Proteolysis targeting chimeras (PROTACs) have emerged as revolutionary anticancer therapeutics that degrade disease-causing proteins. However, the anticancer performance of PROTACs is often impaired by their insufficient bioavailability, unsatisfactory tumor specificity and ability to induce acquired drug resistance. Herein, we propose a polymer-conjugated PROTAC prodrug platform for the tumor-targeted delivery of the most prevalent von Hippel–Lindau (VHL)- and cereblon (CRBN)-based PROTACs, as well as for the precise codelivery of a degrader and conventional small-molecule drugs. The self-assembling PROTAC prodrug nanoparticles (NPs) can specifically target and be activated inside tumor cells to release the free PROTAC for precise protein degradation. The PROTAC prodrug NPs caused more efficient regression of MDA-MB-231 breast tumors in a mouse model by degrading bromodomain-containing protein 4 (BRD4) or cyclin-dependent kinase 9 (CDK9) with decreased systemic toxicity. In addition, we demonstrated that the PROTAC prodrug NPs can serve as a versatile platform for the codelivery of a PROTAC and chemotherapeutics for enhanced anticancer efficiency and combination benefits. This study paves the way for utilizing tumor-targeted protein degradation for precise anticancer therapy and the effective combination treatment of complex diseases.

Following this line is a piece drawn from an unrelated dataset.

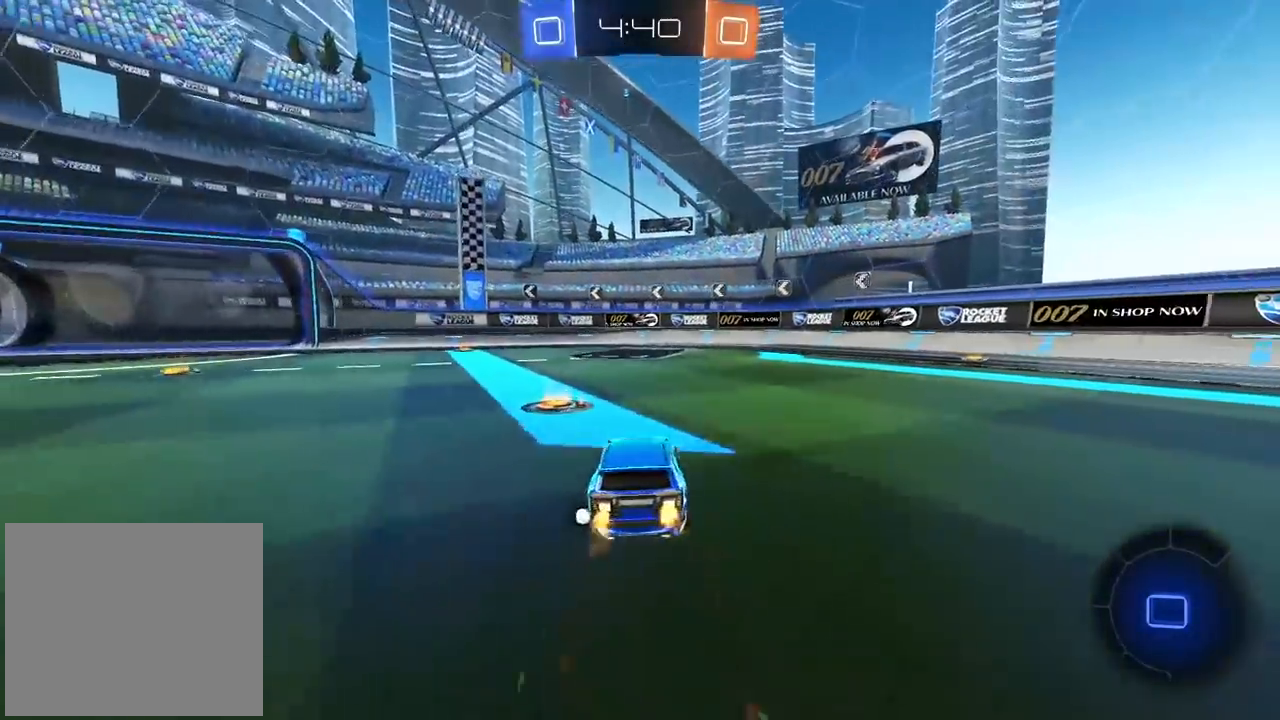
{"buttons": ["R2"], "left_stick": "center", "right_stick": "center", "events": [[67, "left_stick", "left"], [167, "left_stick", "center"], [300, "left_stick", "left"], [417, "left_stick", "center"]]}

蛋白水解靶向嵌合体 (PROTAC) 已成为降解致病蛋白质的革命性抗癌疗法。然而，PROTAC 的抗癌性能常常因其生物利用度不足、肿瘤特异性不理想以及诱导获得性耐药的能力而受到损害。在此，我们提出了一种聚合物缀合的 PROTAC 前药平台，用于肿瘤靶向递送最常见的基于 von Hippel-Lindau (VHL) 和 cereblon (CRBN) 的 PROTAC，以及降解剂和传统药物的精确共递送小分子药物。自组装的PROTAC前药纳米颗粒（NP）可以特异性地靶向肿瘤细胞并在肿瘤细胞内被激活，释放游离的PROTAC以实现精确的蛋白质降解。 PROTAC 前药 NP 通过降解含溴结构域蛋白 4 (BRD4) 或细胞周期蛋白依赖性激酶 9 (CDK9)，在小鼠模型中引起 MDA-MB-231 乳腺肿瘤更有效的消退，同时降低全身毒性。此外，我们还证明了 PROTAC 前药 NP 可以作为 PROTAC 和化疗药物共同递送的多功能平台，以提高抗癌效率和组合效益。该研究为利用肿瘤靶向蛋白降解进行精准抗癌治疗和复杂疾病的有效联合治疗铺平了道路。